We also have 15 tankers which hook up to the back of a 4x4.

“When it became clear on Thursday that this was going to be a serious fire, the NPA sent out a Green Flame general call asking anyone and everyone to come fight the blaze,” said Gal, who stood side by side with his fellow rangers unsuccessfully trying to quell the blaze on Saturday. One hundred and twenty answered the call – nearly the entire staff of the NPA.

“The local rangers have been guiding a lot of the firefighting teams to the hotspots, since firefighters from Herzliya, say, don’t know their way around the Carmel,” he said.

Gal said it was very hard and upsetting work.

“There’s a lot of frustration putting out a fire in an area that the rest of the year you are trying to conserve and seeing it all burnt.

There’s not a single tree left untouched,” he lamented. Gal added that it was also depressing because they hadn’t managed to contain the flames, even though they did prevent the wildlife sanctuary from being consumed.

JNF firefighters, meanwhile, led a successful concerted effort to protect the Yearot HaCarmel Spa from being overtaken by the blaze on Saturday.
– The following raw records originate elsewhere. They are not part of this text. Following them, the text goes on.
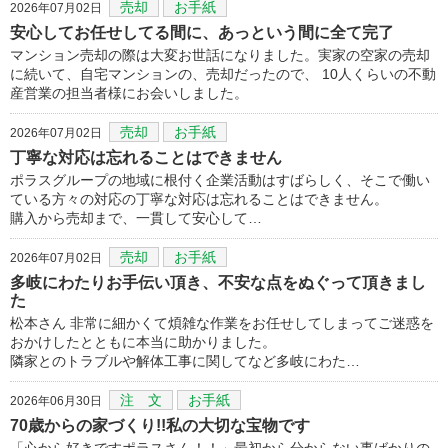
売却
お手紙
2026年07月02日
安心してお任せしてる間に、あっという間に全て完了
マンション売却の際は大変お世話になりました。実家の空家の売却
に続いて、自宅マンションの、売却だったので、 10人くらいの不動
産営業の担当者様にお会いしました。
売却
お手紙
2026年07月02日
丁寧な対応は忘れることはできません
ポラスグループの地域に根付く企業活動はすばらしく、そこで働い
ている方々の対応の丁寧な対応は忘れることはできません。
購入から売却まで、一貫して安心して…
売却
お手紙
2026年07月02日
多岐にわたりお手伝い頂き、不安な点をぬぐって頂きまし
た
松本さん 非常に細かくて煩雑な作業をお任せしてしまってご迷惑を
おかけしたとともに本当に助かりました。
隣家とのトラブルや解体工事に関してなど多岐にわた…
注 文
お手紙
2026年06月30日
70歳からの家づくり!!私の大切な宝物です
「心から好きですポラスさん！！」最初から分からない事ばかりの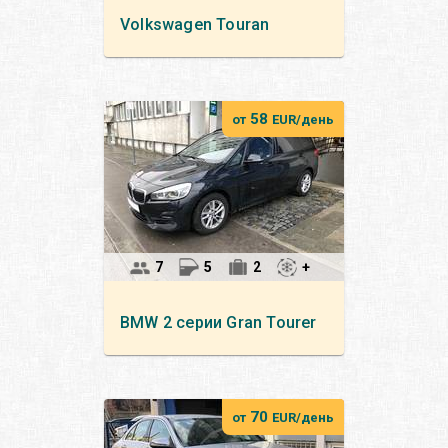
Volkswagen
Touran
58
от
EUR/день
7
5
2
+
BMW
2 серии Gran Tourer
70
от
EUR/день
They also took part in the efforts along the line between Nir Etzion and Daliat al-Carmel.

The Environmental Protection Ministry urged those in the general vicinity of the flames who did not need to be evacuated to nevertheless stay indoors with the windows shut and an air conditioning system (not a window unit) running.

A ministry spokesman said there was no danger of hazardous materials being stored in the path of the flames at the moment.

Meanwhile, emergency fundraising campaigns have already been launched. JNF, which is also the fundraising arm of Friends of Israeli Firefighers in the US, said it was aiming to raise $10 million and $500,000 of donated funds were already making their way to Israel. Similarly, United Israel Appeal/Keren Hayesod sent out an emergency call to all of its branches on Thursday. A delegation from the former Soviet Union will be making a solidarity visit on Sunday to show support and to start raising funds for rehabilitating the area.